Conto-lhes essas coisas só para mostrar que, ao contrário das minhas mudanças de humor nessa minha relação de amor pelas gostosuras e pequenas raivas contra algumas feiuras da minha cidade, Kleiton e Kledir só se deixam tocar pelo que há de bom e bonito no lugar onde nasceram e para onde sempre acabam voltando.
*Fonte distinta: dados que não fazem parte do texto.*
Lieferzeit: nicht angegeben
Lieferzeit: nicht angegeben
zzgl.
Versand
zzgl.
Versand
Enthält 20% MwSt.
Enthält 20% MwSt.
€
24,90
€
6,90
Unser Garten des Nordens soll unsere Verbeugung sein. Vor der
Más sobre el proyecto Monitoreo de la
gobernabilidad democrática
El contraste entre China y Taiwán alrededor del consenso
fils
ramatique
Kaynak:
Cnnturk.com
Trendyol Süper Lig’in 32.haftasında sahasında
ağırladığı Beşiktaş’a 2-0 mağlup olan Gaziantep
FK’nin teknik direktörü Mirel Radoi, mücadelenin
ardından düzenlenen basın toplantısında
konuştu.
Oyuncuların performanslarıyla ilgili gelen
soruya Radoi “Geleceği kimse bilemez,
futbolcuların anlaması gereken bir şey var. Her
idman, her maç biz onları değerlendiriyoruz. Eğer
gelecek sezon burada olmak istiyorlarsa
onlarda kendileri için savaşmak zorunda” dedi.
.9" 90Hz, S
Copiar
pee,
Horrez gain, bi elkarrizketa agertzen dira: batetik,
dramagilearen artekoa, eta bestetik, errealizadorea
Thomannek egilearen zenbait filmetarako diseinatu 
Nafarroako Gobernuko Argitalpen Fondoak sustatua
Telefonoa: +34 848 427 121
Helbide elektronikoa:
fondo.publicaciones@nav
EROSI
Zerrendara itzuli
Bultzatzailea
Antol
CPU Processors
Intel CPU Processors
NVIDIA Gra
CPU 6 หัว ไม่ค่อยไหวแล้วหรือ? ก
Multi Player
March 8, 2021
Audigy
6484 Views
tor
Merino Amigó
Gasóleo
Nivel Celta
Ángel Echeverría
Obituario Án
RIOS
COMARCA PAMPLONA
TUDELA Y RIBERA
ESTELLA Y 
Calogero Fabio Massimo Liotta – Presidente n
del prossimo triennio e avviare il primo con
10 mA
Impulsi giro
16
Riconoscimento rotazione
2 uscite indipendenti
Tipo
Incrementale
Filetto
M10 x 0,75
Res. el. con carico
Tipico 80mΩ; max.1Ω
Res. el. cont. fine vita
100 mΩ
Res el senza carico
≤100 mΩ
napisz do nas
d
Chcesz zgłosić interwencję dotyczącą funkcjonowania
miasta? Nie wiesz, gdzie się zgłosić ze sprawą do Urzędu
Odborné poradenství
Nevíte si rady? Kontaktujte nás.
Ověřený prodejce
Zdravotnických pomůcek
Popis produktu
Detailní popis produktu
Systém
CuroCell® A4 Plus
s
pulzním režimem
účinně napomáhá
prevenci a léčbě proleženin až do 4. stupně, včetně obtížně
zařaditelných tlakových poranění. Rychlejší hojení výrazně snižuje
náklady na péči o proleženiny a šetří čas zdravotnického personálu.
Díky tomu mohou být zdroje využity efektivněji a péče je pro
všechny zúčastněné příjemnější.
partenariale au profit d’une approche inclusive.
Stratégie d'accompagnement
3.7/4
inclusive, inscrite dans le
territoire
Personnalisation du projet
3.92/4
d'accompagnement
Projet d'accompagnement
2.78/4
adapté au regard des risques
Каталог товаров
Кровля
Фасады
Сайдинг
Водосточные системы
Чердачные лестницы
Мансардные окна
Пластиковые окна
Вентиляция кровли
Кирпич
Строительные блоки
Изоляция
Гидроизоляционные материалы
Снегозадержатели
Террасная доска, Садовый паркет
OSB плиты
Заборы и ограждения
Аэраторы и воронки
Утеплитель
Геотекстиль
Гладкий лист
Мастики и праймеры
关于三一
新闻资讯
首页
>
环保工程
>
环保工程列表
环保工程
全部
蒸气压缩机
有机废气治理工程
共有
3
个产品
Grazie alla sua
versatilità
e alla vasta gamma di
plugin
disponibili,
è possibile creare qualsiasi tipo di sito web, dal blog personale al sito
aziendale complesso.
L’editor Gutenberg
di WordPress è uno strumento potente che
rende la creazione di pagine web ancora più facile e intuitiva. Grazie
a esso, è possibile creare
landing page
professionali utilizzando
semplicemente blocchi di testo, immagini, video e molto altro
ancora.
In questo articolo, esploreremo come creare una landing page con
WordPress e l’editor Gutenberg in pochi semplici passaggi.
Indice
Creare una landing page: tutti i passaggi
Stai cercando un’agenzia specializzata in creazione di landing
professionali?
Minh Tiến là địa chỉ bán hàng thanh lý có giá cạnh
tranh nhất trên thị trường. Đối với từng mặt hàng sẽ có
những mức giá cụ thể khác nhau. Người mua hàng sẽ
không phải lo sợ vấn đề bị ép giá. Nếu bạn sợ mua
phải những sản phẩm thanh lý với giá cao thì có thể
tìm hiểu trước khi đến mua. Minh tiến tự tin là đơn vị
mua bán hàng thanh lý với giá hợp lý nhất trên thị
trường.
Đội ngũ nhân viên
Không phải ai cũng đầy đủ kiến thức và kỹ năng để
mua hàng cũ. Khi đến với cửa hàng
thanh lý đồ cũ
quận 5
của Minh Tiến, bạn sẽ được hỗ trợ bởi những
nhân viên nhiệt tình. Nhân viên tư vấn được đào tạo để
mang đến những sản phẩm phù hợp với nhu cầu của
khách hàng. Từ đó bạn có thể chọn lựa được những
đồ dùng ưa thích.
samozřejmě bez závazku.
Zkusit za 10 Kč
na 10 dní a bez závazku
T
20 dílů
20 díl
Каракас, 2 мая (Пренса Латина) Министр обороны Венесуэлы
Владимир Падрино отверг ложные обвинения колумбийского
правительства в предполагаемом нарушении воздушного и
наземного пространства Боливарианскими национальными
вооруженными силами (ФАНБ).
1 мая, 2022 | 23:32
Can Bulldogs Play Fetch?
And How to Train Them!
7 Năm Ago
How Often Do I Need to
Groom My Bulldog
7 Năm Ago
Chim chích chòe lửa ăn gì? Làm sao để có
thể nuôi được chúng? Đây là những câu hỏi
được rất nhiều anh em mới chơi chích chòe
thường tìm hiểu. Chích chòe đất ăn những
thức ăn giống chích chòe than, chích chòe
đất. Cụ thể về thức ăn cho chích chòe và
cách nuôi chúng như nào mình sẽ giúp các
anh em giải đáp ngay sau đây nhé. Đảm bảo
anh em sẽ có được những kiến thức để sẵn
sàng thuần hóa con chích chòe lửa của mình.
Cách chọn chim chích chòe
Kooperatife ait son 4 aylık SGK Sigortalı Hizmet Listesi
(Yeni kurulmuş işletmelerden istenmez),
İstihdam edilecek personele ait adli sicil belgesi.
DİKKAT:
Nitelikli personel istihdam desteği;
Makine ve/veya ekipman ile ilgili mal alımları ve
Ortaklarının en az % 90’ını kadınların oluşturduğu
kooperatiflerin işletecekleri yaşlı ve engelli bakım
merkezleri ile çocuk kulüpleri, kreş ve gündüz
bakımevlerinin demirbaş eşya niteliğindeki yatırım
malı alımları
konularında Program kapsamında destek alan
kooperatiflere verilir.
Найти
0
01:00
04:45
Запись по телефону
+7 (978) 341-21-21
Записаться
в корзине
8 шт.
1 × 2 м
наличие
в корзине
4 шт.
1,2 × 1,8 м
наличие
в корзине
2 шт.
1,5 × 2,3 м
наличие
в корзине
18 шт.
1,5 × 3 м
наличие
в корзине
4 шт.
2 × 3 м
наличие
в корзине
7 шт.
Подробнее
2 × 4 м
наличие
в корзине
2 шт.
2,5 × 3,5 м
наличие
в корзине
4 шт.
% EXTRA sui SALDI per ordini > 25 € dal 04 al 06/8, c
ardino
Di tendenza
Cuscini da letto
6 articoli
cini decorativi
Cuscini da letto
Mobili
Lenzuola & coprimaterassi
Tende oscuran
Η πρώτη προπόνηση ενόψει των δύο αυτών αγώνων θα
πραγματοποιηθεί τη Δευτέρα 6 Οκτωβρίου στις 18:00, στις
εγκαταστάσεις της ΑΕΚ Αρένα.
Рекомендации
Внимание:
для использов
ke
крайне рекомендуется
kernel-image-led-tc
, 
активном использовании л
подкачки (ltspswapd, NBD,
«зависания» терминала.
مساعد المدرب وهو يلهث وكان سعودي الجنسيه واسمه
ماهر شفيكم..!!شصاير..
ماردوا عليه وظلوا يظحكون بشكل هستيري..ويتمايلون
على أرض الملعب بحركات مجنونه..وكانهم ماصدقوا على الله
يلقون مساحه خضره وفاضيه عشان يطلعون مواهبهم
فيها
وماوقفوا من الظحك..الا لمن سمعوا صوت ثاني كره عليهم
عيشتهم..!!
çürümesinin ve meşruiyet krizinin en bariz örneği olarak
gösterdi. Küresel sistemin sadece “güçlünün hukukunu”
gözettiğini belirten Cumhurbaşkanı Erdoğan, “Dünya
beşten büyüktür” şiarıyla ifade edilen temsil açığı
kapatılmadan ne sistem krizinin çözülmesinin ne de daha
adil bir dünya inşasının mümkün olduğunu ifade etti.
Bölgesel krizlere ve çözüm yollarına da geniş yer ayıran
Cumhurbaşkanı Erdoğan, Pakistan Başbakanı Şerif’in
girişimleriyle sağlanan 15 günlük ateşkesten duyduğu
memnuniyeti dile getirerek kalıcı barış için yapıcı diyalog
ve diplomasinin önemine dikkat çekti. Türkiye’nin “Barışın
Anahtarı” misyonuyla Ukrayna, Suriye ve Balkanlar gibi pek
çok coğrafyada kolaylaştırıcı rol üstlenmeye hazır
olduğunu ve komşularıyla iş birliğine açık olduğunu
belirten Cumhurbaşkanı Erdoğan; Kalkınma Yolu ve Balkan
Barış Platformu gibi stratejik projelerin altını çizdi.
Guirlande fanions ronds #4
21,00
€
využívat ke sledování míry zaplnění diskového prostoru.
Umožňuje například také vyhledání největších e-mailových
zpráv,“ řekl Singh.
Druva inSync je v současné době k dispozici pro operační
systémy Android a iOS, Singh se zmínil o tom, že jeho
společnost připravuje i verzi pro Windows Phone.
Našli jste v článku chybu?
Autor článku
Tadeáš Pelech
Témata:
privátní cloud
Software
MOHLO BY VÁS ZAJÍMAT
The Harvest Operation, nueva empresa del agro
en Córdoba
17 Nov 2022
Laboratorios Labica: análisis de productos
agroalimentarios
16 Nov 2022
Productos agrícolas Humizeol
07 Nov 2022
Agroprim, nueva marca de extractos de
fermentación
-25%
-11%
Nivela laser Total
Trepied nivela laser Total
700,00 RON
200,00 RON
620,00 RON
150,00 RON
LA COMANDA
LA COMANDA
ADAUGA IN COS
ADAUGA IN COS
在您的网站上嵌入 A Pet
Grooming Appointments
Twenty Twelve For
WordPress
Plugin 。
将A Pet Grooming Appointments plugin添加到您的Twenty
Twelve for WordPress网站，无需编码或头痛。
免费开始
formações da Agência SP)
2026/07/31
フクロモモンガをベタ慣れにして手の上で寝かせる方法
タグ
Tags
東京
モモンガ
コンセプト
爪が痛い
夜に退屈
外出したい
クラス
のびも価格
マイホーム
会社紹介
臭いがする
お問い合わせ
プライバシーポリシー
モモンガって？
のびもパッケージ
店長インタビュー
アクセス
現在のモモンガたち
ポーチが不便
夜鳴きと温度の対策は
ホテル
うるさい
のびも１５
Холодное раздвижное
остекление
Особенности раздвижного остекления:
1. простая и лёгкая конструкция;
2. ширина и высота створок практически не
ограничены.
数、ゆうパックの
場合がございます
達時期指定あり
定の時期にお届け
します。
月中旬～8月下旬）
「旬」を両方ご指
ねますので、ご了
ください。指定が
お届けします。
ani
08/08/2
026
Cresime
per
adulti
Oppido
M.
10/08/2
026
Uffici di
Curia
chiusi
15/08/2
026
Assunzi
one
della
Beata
Pena que o rádio não seja a cores e os jornais não tenham som, mas cantem com Kleiton e Kledir dando um pulo virtuaL ao blog http://www.faclubecorpoealma.blogspot.com/


PELOTAS

Caminhando por Pelotas / Lembrei de quando eu nasci /Num quarto da Santa Casa /No palco do Guarani / Contei paralelepípedos / A caminho da escola /Sonhei ladrilhos hidráulicos / Paredes de escaiola / Pião, bolinha de gude / Pandorga, ioiô, gibi / Bici, carrinho de lomba / Eu sou o mesmo guri / Comi tanta pessegada / Fios de ovos, bem-casados / E pasteis de Santa Clara / Que fiquei cristalizado / E voei até a praça / Passei no 7 de Abril / Os pardais faziam festa / Naquela tarde de frio / Tomei um café no Aquário / “Bem quente, pra ver se aquece” / Agradeci: “obrigado” / E a moça disse: “merece” / Andei a pé na Avenida / Entrei na Boca do Lobo / E fui até a Baixada / Pois era dia de jogo / E naveguei pelo Porto / Fragata e Areal / Três Vendas e São Gonçalo / E praias do Laranjal / É muita guria linda / Eu fico até espantado / Nunca vi tanta beleza / Por cada m2 / O vento nos teus cabelos / Desenha outra escultura / Junto à Fonte das Nereidas / E aos traços da arquitetura / Terra de todos meus sonhos / Princesa do Sul, bonita / O meu amor não tem fim / Como uma rua infinita / Pelotas, minha cidade / Lugar onde eu nasci / Ando nos braços do mundo / Mas sempre volto pra ti.